Most of the world’s electricity markets are now moving towards greater competition, driven in part by technology, and in part by experience that competitive markets are more self-sustaining. Increased competition has generally led to a downward tendency in the price of electricity generation when compared to prices received under more protected and monopolistic market structures.
This is true both in markets where demand is stagnant and where it is growing. Power companies increasingly need a commercial, profit-oriented approach to doing business if they are to survive and prosper. Freed from their traditional regulated and social monopoly status, they will focus on supply technologies that are low cost and low risk, and hence more profitable in a competitive market. Off-the-rack instead of tailor made plants and equipment will be the fashion, and rapid, high and secure returns more of a requirement. Even more, generators will need to make substantial cost reductions over the next few years. In general, nuclear power has the potential to be a competitive contender but realising that potential will require significant changes in the way the industry and its regulators do business.
Nuclear power plants already built have generally fared well in restructured markets. The operating costs of nuclear power plants, including fuel costs, are usually lower than for most other major power generation alternatives, with the exception of hydroelectricity. Capital is largely depreciated and a plant with operating and maintenance costs (O&M) below market prices turns in a profit. In 1999, the most efficient plants saw costs of around US$ 0.011 per kWh. Moreover, the cost trend is still downward leading to optimistic anticipation that even lower operating costs are possible in the near future. Similar low and declining operating costs are experienced in other economies.
But while more than half the nuclear sites in the USA are considered competitive in changing markets, with two-thirds of the units producing power for under US$ 0.02 per kWh, yet others have costs of US$ 0.06–0.13 per kWh.
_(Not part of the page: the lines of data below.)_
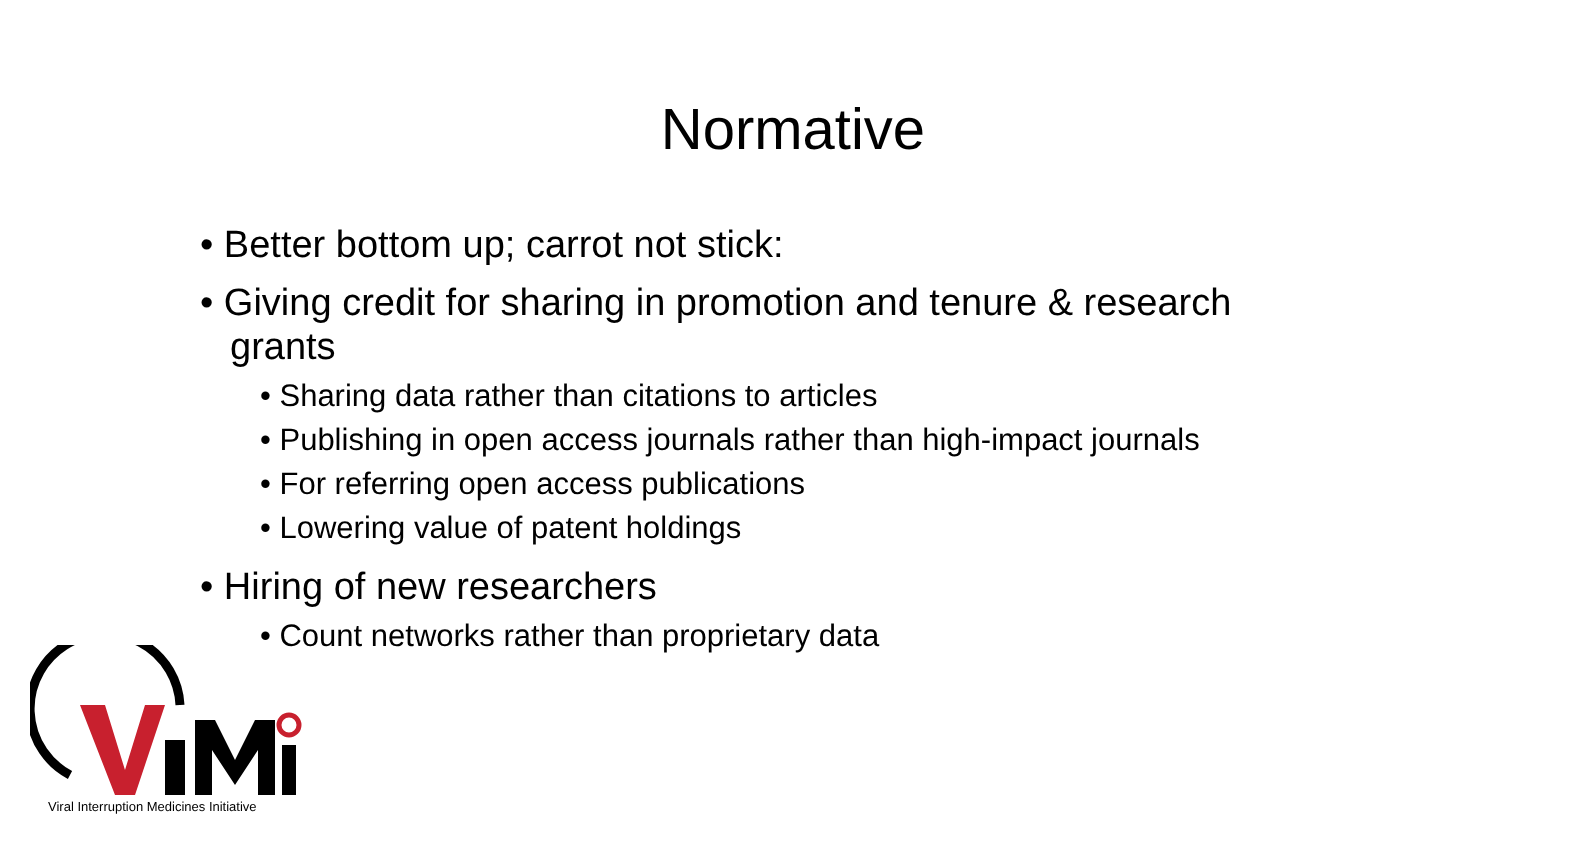Normative
• Better bottom up; carrot not stick:
• Giving credit for sharing in promotion and tenure & research grants
• Sharing data rather than citations to articles
• Publishing in open access journals rather than high-impact journals
• For referring open access publications
• Lowering value of patent holdings
• Hiring of new researchers
• Count networks rather than proprietary data
Viral Interruption Medicines Initiative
In the United Kingdom, each of British Energy’s eight privatized nuclear stations sells power profitably at competitive market prices (an average of around US$ 0.03 per kWh), while the Magnox plants assigned to BNFL are still producing at about US$ 0.05 per kWh, or are being closed as uneconomic before the end of their design lifetime.
For nuclear plants, the ability to compete depends on cutting unit costs (especially operating and maintenance costs) without compromising safety, and on increasing plant availability. The importance of good management is emphasized for two reasons. First, a commercial and competitive management approach is new to many electricity and nuclear industry managers, and so bears mention. Second, good management can make a telling difference in the bottom line.
Almost all nuclear plants that are now competitive have made significant if not dramatic improvements over the past decade in their availability, and significant if not dramatic cost reductions. Well managed nuclear plants now enjoy a cost advantage over many other generators but as the average cost of all generation inches lower, operators of nuclear plants will have less of a cost advantage. As net cash flow margins converge under competition, nuclear operators will need to reduce their costs and increase their margins even further to survive.
In this regard, cost-effective safety regulation is crucial to the continued profitability of existing nuclear power plants. Maintaining high levels of safety is non-negotiable for nuclear plant operators, but the cost of safety compliance, along with other operating costs and on-going capital expenditures, will be a significant factor in management decisions about plant operations.
Spending more money on safety does not necessarily make a plant safer, just as cutting costs does not necessarily make a plant more unsafe. In the USA and the UK, there is a close correlation between nuclear power plants with high efficiencies and those with a high safety performance (see Figure 1). Those commercial plants with the best safety ratings also had the highest availability and the lowest operating cost.
Figure 1: Relationship between Unit Cost of Production of US Nuclear Plants and Regulatory Performance.
Unfinished Plants and Life Extensions
The aging of the world’s nuclear power park and the potential for lifetime extension are matters of considerable current interest that need to be evaluated objectively. Completion of unfinished nuclear power plants, or extending the life of a successful one, can be an economically attractive and practical alternative to building a new plant or to decommissioning an old one.
A decision on project completion, relicensing or life extension of an operating NPP is a comparison of only three elements: net present value (NPV) of the cost of completion versus the NPV of the anticipated future revenue stream from the completed project (generating revenue minus costs, discounted over the amortisation period for the plant), versus the cost of plant closure or stopping construction.
This is an edited extract of a paper presented to the 23rd Annual IAEE International Conference: Energy Market and the New Millennium: Economic, Environment, Security of Supply, Hilton Sydney, Australia, 7-10 June 2000.